## Work order
Filter on the word "wrist": copy each matching line from the listing below.

## Task data

Content starts

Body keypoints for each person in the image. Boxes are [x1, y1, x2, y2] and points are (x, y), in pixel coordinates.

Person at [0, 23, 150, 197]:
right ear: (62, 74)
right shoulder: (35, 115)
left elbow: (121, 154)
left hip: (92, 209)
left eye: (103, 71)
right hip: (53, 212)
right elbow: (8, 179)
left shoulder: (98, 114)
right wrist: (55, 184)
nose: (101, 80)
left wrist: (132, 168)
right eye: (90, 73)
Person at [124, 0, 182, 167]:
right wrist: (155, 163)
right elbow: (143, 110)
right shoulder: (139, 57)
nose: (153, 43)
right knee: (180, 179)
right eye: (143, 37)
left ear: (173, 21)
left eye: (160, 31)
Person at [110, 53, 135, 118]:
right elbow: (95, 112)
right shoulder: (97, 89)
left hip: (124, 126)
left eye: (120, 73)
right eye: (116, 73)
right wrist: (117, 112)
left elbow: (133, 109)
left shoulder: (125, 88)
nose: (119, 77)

Content ends
Content starts

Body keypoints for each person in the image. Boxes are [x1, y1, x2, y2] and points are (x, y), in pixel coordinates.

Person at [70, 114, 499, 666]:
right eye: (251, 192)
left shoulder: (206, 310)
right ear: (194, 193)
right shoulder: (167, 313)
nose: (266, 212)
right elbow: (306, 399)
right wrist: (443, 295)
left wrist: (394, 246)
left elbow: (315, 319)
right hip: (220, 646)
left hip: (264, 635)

Content ends

## Reply
right wrist: (55, 184)
left wrist: (132, 168)
right wrist: (155, 163)
right wrist: (117, 112)
right wrist: (443, 295)
left wrist: (394, 246)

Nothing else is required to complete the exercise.